The station was acquired by Shayle Ray and Milton Klein for about $2 million in March 1983. In the early 1980s, KPRO aired a news/talk format with some sports programming. Before that it had a pop music format. Steve Julian and Larry Mantle co-hosted a show on this station during this period.

===Bankruptcy===
The 1,000-watt station in Riverside was losing some $40,000 a month in 1984, and by February 29 the 15-person staff had not been paid in two weeks. Milton Klein and Shayle Ray were trying to negotiate a sale of KPRO and its sisters, KPRD and KZNS of Barstow, California. KZNS and KPRD left the airwaves in early March after more than 30 years of broadcasting, but KPRO was saved at the last minute by an unidentified San Bernardino businessman who bought into the partnership with enough cash to pay the employees and stay on the air. KPRO's Arbitron ratings were about one percent of all listeners in its market.

In May 1984, KPRO filed for Chapter 11 bankruptcy. Regular programming at the station went off the air on May 15, 1984; it listed $2.5 million of debt. KPRO continued to broadcast California Angels baseball and Los Angeles Lakers basketball games to fulfill contractual obligations, and it went back on the air with other programing in mid-June, then in February again went on a sports-only schedule, with Pat Hasland hosting a call-in show, "Pro SportsTalk". Because the station's programming dropped to under 12 hours daily, the Federal Communications Commission (FCC) considered KPRO to have gone silent.

In June 1986, Klein/Ray Broadcasting sold KPRO to Lincoln Dellar-owned Inland Wireless Co. for $710,000. The new owner changed its call sign to KDIF on September 23; the KPRO call sign was then picked up by a station at 1570 AM. KDIF changed hands only three years later on October 24, 1989, when Hispanic Radio Broadcasters, headed by Gilberto Esquivel, bought the station.

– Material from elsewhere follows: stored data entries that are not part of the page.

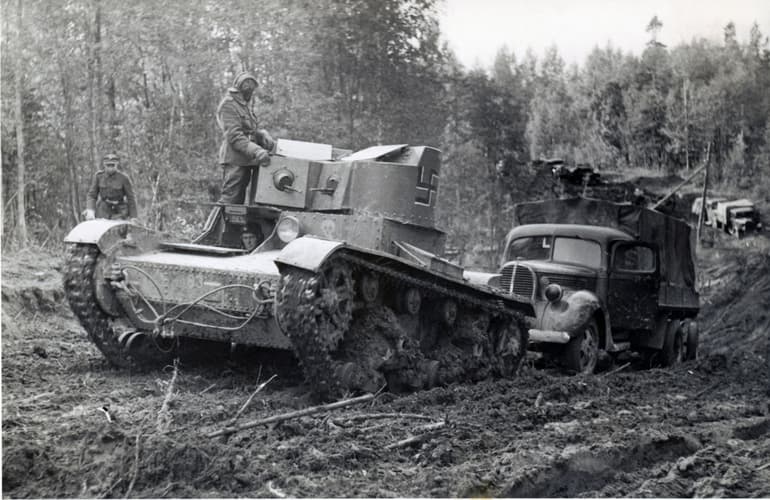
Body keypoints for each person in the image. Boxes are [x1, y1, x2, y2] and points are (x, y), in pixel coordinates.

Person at [217, 71, 276, 205]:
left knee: (255, 203)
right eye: (247, 86)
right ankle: (214, 226)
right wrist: (256, 151)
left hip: (248, 160)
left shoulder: (244, 105)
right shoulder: (228, 104)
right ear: (240, 87)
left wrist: (261, 134)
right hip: (235, 160)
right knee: (230, 202)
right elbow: (235, 136)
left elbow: (249, 130)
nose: (250, 89)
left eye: (252, 87)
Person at [85, 152, 137, 221]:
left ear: (117, 165)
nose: (110, 168)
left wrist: (133, 217)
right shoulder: (99, 177)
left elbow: (131, 198)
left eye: (113, 165)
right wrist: (90, 210)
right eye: (108, 165)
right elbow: (92, 195)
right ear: (104, 165)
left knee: (118, 228)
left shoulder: (123, 178)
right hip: (103, 210)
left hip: (119, 210)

===Jacor/Clear Channel/iHeartMedia era (1998–present)===
KDIF, which was airing a regional Mexican format, was purchased by Jacor Communications in May 1998 for $2.65 million. The station immediately added Los Angeles Dodgers game broadcasts in English, though it otherwise retained its Spanish-language programming. Jacor merged with Clear Channel Communications later that year.

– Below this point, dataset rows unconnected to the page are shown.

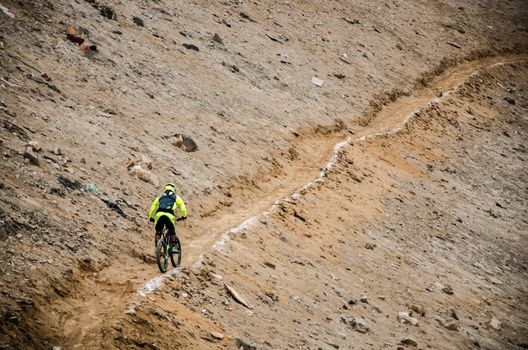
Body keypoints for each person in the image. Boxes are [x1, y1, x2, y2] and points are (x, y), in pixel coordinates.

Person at [148, 183, 187, 253]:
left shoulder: (160, 197)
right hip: (169, 215)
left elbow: (152, 208)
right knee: (172, 231)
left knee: (158, 232)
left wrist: (151, 217)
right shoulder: (176, 197)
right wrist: (184, 216)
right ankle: (174, 247)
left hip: (159, 214)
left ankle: (157, 248)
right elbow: (183, 208)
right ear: (174, 189)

On September 27, 2010, KDIF flipped from Spanish oldies to an all-comedy format branded "24/7 Comedy" and began using new call letters KFNY (meaning "funny"). On August 4, 2014, following the demise of the 24/7 Comedy radio network, the station flipped to news/talk as "NewsTalk AM 1440". Clear Channel changed its name to iHeartMedia a month later.

On May 15, 2017, KFNY exchanged formats with KKDD in San Bernardino, flipping to Spanish adult hits and sending the news/talk format to 1290 AM. KFNY was rebranded as "La Preciosa 1440". On November 14, the station swapped call signs with KFOO in Tacoma, Washington, as part of an impending sale of the latter station.

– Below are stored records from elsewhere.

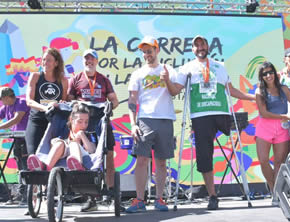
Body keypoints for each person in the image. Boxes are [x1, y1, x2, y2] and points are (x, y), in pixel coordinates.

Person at [165, 35, 255, 210]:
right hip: (201, 115)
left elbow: (231, 89)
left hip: (221, 113)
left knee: (235, 148)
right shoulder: (187, 68)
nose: (200, 47)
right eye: (196, 45)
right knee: (205, 155)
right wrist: (167, 80)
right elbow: (175, 91)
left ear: (207, 46)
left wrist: (253, 97)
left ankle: (245, 191)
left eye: (203, 44)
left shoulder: (219, 66)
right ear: (192, 49)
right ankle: (213, 196)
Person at [126, 36, 178, 213]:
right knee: (141, 160)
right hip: (145, 119)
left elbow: (175, 92)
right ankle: (139, 199)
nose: (147, 54)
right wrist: (133, 124)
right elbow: (132, 100)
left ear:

On June 29, 2020, 15 iHeartMedia stations in markets with large African American populations, including KFOO, began stunting with speeches by prominent African Americans, interspersed with messages such as "our voices will be heard" and "our side of the story is about to be told", with a new format slated to launch the following day. On June 30 at 9:00 a.m., KFOO began broadcasting as a charter affiliate of Black Information Network (BIN), an all-news radio format targeted to the African American community.